At a hastily called special meeting of the Emery School Board Monday evening, members of the public were handed 13 pages of responses to the Community Comments submitted last Thursday as part of the California Environmental Quality Act (CEQA) process required of the Emeryville Center of Community Life (ECCL) project.  Normally packet materials for a meeting, even a special meeting, would be provided to the public hours or even days before the meeting starts.  But in a move that could be interpreted as strategic, the District apparently wanting to to maintain the upper hand and preclude public comments, released the documents for public scrutiny only minutes before the start of Monday's meeting.

The District rebuffed chief concerns of the commenters, in particular indicating that they did not view the ECCL's inconsistencies with the City's General Plan as a problem.  Instead, they were only concerned about those policies that were adopted for environmental reasons and that had physical impacts on the environment.  At least one commenter went to great lengths to try to explain that the City's General Plan contains such a great emphasis on bicycle and pedestrian improvements precisely because of environmental concerns, such as concerns about greenhouse gases caused by an over-reliance on cars, and so failing to comply with the General Plan and the Bike/Ped Plan's policies does have a physical environmental impact.  District Board member Josh Simon responded in part that the General Plan is merely a "plan" and not a "design" document.
School Board member Josh Simon
Emeryville's General Plan needn't be taken
so seriously

However the District's responses revealed one major victory for the Community Commenters, who had complained repeatedly that the language in the District's Mitigated Negative Declaration (MND) was wishy-washy when speaking of the mitigation measures the District was proposing to undertake to minimize the environmental impacts of the project.  As a consequence, the District agreed to change many instances of "should" "would" and "may" to "shall" or "will" making it clear that the District is in fact committed to performing many of the mitigation measures described in the MND.  A few other minor victories were had when the District conceded that merely doing various geological reports were not adequate mitigation measures by themselves and that any recommendations that might appear in such reports would also be implemented by the District.

Verbal testimony given Monday as well as a number of other comments by the Community Commenters were brushed aside without an adequate response and the Tattler is still trying to digest the 13 pages of responses thrust on the public at the last minute.

Five community members rose to speak about specific concerns in the MND and the District's responses to the Community Commenters.

School District officials have noted there is no time for delay with construction of the Center of Community Life, they are up against "hard deadlines" they say and next stop for the contentious project is the Emeryville Planning Commission on July 25th.  The District likely has concerns that the Planning Commission takes compliance with the General Plan more seriously than they do.

1 comment:

  1. I believe that the Board was in a tough spot here, given the time and resources it had devoted to its consultants on this report; a group of non-experts, the Board relied upon the assuaging responses of the hired consultants to bless this project.

    I strongly urge the Board in future proceedings to consider a better process for representative community engagement.
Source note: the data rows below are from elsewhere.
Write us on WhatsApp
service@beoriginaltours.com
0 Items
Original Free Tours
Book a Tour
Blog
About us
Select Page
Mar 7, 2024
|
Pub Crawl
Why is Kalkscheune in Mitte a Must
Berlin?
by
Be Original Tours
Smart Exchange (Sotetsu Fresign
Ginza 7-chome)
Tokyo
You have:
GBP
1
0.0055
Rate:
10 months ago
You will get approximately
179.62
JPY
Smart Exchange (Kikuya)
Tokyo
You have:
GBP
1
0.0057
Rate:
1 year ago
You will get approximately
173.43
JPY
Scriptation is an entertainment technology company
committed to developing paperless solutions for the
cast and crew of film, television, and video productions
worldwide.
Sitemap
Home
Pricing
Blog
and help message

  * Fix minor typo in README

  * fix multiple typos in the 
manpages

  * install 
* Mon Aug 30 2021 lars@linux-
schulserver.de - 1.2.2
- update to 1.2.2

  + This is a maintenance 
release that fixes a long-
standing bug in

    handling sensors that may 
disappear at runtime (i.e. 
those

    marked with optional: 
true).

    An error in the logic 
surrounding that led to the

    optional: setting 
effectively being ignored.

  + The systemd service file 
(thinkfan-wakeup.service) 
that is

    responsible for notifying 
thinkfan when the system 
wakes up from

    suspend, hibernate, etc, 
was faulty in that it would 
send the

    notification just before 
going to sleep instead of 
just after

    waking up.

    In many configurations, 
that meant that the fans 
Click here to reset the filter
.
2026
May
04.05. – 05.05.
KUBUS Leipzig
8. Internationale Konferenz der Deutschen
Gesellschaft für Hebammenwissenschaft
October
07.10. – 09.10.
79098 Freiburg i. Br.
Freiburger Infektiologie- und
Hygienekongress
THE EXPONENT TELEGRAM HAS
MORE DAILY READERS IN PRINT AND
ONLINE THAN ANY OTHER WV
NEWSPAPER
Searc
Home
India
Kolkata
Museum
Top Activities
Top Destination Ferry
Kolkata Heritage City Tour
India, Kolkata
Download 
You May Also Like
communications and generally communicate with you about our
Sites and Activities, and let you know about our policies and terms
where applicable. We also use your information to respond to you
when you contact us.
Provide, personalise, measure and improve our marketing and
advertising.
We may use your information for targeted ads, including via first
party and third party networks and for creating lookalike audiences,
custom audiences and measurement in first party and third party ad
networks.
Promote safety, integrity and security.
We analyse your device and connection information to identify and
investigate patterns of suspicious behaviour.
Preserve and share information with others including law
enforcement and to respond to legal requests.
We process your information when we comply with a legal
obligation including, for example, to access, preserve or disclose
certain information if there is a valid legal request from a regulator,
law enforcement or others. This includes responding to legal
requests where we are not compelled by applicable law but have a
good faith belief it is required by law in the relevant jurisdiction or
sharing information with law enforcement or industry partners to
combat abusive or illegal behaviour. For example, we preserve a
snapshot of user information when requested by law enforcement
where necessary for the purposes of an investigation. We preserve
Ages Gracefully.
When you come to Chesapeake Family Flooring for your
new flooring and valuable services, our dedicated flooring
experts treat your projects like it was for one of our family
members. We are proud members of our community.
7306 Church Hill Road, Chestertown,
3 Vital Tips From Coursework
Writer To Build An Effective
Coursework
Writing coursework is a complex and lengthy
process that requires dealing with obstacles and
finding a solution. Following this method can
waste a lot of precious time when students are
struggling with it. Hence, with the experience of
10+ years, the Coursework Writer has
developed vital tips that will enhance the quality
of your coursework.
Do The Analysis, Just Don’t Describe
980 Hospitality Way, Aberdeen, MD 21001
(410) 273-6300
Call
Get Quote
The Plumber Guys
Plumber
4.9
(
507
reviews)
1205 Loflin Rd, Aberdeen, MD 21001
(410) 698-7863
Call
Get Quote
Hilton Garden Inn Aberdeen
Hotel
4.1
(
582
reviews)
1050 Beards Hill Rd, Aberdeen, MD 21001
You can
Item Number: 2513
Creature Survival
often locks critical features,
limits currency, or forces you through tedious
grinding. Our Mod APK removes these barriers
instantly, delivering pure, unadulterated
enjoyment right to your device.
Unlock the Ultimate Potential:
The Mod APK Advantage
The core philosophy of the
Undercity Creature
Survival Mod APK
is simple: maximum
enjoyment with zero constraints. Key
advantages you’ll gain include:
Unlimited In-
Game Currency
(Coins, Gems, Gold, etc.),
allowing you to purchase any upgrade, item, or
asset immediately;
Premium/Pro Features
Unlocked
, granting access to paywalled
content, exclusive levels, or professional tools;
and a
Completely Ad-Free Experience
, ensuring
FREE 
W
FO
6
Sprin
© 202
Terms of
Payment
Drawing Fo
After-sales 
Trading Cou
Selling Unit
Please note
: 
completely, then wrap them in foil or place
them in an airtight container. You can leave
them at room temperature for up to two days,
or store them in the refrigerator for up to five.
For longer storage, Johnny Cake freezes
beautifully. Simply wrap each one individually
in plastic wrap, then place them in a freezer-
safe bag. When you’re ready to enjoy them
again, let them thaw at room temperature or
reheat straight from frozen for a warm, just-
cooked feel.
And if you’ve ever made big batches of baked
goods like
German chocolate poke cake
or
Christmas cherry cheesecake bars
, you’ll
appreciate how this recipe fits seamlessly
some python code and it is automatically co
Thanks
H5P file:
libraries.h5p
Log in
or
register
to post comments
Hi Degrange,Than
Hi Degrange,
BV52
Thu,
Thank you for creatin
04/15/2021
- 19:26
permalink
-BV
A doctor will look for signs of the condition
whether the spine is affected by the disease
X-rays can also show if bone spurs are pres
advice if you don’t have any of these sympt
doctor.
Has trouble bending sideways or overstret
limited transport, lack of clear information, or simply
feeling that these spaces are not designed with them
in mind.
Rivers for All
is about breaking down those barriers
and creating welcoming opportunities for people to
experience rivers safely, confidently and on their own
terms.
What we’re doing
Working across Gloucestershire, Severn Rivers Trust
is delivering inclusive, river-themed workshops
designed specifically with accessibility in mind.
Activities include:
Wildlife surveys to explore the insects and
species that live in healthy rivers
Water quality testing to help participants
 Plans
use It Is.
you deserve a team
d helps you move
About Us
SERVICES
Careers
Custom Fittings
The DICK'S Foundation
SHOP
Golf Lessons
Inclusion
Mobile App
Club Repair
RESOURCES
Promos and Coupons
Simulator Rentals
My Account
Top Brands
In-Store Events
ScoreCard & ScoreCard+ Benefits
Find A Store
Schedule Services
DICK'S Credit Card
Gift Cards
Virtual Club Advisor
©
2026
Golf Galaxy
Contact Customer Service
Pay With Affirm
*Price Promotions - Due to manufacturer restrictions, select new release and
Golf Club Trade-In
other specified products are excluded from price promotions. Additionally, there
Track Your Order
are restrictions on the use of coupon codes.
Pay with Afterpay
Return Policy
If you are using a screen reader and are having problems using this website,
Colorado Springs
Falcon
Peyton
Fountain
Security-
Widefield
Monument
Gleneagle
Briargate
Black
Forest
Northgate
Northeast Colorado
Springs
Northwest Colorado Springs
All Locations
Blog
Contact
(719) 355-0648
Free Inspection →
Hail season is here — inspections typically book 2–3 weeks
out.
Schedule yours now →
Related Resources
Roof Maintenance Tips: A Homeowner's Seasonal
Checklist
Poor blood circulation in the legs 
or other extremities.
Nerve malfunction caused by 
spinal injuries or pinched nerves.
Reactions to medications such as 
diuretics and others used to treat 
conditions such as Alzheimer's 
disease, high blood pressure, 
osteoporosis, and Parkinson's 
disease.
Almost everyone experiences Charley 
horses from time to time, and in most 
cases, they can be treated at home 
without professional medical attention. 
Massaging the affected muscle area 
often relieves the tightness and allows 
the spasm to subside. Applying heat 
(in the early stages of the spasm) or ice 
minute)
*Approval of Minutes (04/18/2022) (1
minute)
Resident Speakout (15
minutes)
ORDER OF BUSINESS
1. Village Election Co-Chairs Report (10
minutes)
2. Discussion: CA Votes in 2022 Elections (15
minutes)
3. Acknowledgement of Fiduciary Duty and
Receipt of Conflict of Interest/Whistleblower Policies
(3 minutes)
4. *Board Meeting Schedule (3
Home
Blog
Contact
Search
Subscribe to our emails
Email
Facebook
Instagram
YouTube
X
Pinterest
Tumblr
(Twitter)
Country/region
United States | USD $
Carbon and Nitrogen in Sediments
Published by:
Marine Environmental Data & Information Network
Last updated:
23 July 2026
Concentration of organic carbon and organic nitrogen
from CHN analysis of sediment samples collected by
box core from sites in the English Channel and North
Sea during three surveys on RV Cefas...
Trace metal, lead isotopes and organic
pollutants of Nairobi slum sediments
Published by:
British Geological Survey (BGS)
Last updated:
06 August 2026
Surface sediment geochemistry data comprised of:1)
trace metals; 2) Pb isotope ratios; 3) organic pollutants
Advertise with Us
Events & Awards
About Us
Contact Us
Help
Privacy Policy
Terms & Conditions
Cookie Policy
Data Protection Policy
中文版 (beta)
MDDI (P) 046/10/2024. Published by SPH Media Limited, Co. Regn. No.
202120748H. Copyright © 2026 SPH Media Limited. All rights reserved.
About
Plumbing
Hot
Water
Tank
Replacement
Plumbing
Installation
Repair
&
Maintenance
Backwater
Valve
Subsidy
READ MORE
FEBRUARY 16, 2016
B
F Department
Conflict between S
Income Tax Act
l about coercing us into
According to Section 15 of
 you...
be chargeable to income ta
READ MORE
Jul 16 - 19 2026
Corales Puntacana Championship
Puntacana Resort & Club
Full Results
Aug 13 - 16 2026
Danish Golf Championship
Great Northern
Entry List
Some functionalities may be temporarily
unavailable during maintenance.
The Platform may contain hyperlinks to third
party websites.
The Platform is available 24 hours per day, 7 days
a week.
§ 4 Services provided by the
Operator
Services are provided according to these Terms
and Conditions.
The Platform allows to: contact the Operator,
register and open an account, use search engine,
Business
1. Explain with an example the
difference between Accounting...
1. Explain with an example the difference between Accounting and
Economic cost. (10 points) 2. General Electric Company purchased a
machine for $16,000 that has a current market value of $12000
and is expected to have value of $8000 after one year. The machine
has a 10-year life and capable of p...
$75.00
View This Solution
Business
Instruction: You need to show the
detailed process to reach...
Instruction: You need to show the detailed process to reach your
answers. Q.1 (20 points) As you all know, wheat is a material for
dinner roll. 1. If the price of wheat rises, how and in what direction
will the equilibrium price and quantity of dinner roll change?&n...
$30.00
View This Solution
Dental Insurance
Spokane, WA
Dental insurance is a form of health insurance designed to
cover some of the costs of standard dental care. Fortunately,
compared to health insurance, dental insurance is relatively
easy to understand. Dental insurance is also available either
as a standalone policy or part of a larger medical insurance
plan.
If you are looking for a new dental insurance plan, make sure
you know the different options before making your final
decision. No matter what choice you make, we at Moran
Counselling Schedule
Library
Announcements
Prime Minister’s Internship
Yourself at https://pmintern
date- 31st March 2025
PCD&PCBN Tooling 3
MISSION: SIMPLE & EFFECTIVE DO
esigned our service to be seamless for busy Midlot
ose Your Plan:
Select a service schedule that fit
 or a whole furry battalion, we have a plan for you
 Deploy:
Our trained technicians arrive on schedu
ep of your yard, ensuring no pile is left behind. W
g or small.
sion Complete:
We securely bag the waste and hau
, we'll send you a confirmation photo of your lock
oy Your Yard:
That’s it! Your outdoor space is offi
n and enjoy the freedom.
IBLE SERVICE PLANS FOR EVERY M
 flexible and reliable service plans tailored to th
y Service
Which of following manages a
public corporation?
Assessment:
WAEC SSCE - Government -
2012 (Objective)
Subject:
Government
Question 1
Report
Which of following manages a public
The Board's consultants spent months compiling data and interviews and then merging those into a substantial report released last month. The Board, individually through each member's own analytical reasoning, and corporately through consultant discussions and legal consultations, was able to dig into the mitigated negative report according to its job duties. Public stakeholders, with the real stakeholders being busy parents with family responsibilities and jobs, had 30 days to review the report and provide written responses. The Board then spent a long weekend with public comments AND consultant responses to community responses before last night's meeting. In addition to the consultants' initial report and responses (which as Brian pointed out were not adequately made available to the public before the meeting), the consultants were allotted 20 minutes of presentation time to kick off the meeting. By contrast, public comments were limited to 3 minutes.

    This kind of A-B-A posturing works well for plaintiffs, movants, and appellants in litigation, but this is not litigation. Josh Simon said last night that he appreciated public engagement. I found his demeanor sincere, but I hope that upon reflection he will recognize that the process undertaken in vetting this report substantially deferred to the contracted consultants in negative mitigation against public input.